A preliminary study undertaken at the University of Haifa and the European Center for Disease Prevention and Control (ECDC) has found a link between the exceptionally hot, dry winter and spring recently experienced in northeast Brazil and the outbreak of the Zika virus epidemic thought to be responsible for thousands of Brazilian babies being born with microcephaly, an abnormally small brain.
“The extreme temperature and drought are due to a combination of the El Niño phenomenon and the climate changes of recent years,” said Shlomit Paz of the University of Haifa’s department of geography and environmental studies.
Paz and Prof. Jan C. Semenza of the Stockholm Environmental Institute led a study whose preliminary results they shared in a letter published February 1 in The Lancet, one of the most prestigious scientific journals.
The World Health Organization has declared the pandemic a global state of emergency due to the rapid spread and worsening effects of the virus, which originated in Uganda as a rather mild illness transmitted by the Aedes mosquito.
Though the outbreak since last May in the Americas has been associated with heavy rains in parts of Latin and Central America as a result of El Niño, Paz and Semenza suggest that the relevant factor is not the rain – which actually fell in areas far removed from the outbreak – but the wave of exceptionally hot and dry weather experienced over recent months in northeast Brazil, the area where the Zika virus erupted.
Data from the US National Oceanic and Atmospheric Administration show that the latter half of 2015 – the winter and spring season in the southern hemisphere – saw the highest temperatures since records began, combined with severe drought. The Zika outbreak appeared in these areas over the weeks that followed.
Accordingly to Paz, the exceptional heat and drought were caused by two factors: El Niño, a phenomenon that includes a substantial rise in water temperatures in the Pacific Ocean off Latin America and is known to cause drought in northeast Brazil; and the patterns of global climate change and warming that have affected the entire planet over recent decades.
She said that high temperatures (up to a certain limit) encourage an upsurge in the growth rates of the Aedes mosquito. During drought, these insects set up their habitats in open vessels of water stored by local residents. In other words, the combination of the extreme weather conditions and local residents’ response to these conditions created the ideal conditions for the proliferation of the mosquito population, Paz explained.
The researchers are now expanding the study in order to gain further insight into the precise nature of the link between climatic conditions and the outbreak of the disease.
“In light of the health risk, and the fact that Aedes mosquitos also carry other viruses, such as dengue fever and chikungunya, it is important to address the impacts of climate which we have found when analyzing the causes of the current outbreak,” Paz concluded.
Virologist Dr.
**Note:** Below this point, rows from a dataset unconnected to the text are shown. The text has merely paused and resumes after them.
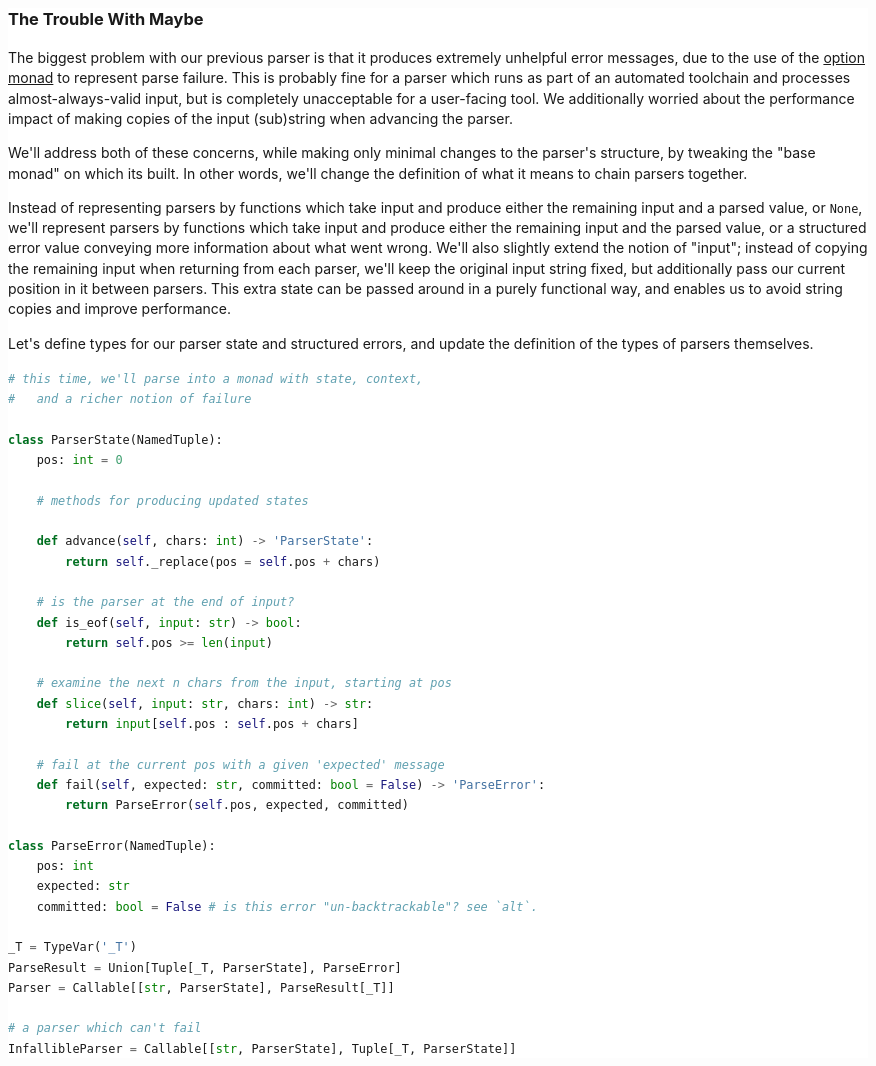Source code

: ### The Trouble With Maybe
The biggest problem with our previous parser is that it produces extremely unhelpful error messages, due to the use of the <a href="https://en.wikipedia.org/wiki/Option_type">option monad</a> to represent parse failure.
This is probably fine for a parser which runs as part of an automated toolchain and processes almost-always-valid input, but is completely unacceptable for a user-facing tool.
We additionally worried about the performance impact of making copies of the input (sub)string when advancing the parser.

We'll address both of these concerns, while making only minimal changes to the parser's structure, by tweaking the "base monad" on which its built.
In other words, we'll change the definition of what it means to chain parsers together.

Instead of representing parsers by functions which take input and produce either the remaining input and a parsed value, or `None`, we'll represent parsers by functions which take input and produce either the remaining input and the parsed value, or a structured error value conveying more information about what went wrong.
We'll also slightly extend the notion of "input"; instead of copying the remaining input when returning from each parser, we'll keep the original input string fixed, but additionally pass our current position in it between parsers.
This extra state can be passed around in a purely functional way, and enables us to avoid string copies and improve performance.

Let's define types for our parser state and structured errors, and update the definition of the types of parsers themselves.
```python
# this time, we'll parse into a monad with state, context,
#   and a richer notion of failure

class ParserState(NamedTuple):
    pos: int = 0

    # methods for producing updated states

    def advance(self, chars: int) -> 'ParserState':
        return self._replace(pos = self.pos + chars)

    # is the parser at the end of input?
    def is_eof(self, input: str) -> bool:
        return self.pos >= len(input)

    # examine the next n chars from the input, starting at pos
    def slice(self, input: str, chars: int) -> str:
        return input[self.pos : self.pos + chars]

    # fail at the current pos with a given 'expected' message
    def fail(self, expected: str, committed: bool = False) -> 'ParseError':
        return ParseError(self.pos, expected, committed)

class ParseError(NamedTuple):
    pos: int
    expected: str
    committed: bool = False # is this error "un-backtrackable"? see `alt`.

_T = TypeVar('_T')
ParseResult = Union[Tuple[_T, ParserState], ParseError]
Parser = Callable[[str, ParserState], ParseResult[_T]]

# a parser which can't fail
InfallibleParser = Callable[[str, ParserState], Tuple[_T, ParserState]]
```


[^1]: Just as before, we will need some extra object "wrappers" compared to this "ideal" parse tree, due to limitations in `mypy`'s ability to handle recursive type aliases.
Leslie Lobel of Ben-Gurion University agrees that climate change is a factor in the pandemic.
“Insect-borne viruses are very affected by global warming,” Lobel told ISRAEL21c. “The territory of the insects grows as the climate warms up.”
Lobel is involved in a multinational hunt for clues as to why the Zika virus suddenly has become a serious threat to global public health and whether a cause-and-effect link can be proven between Zika infection and birth defects.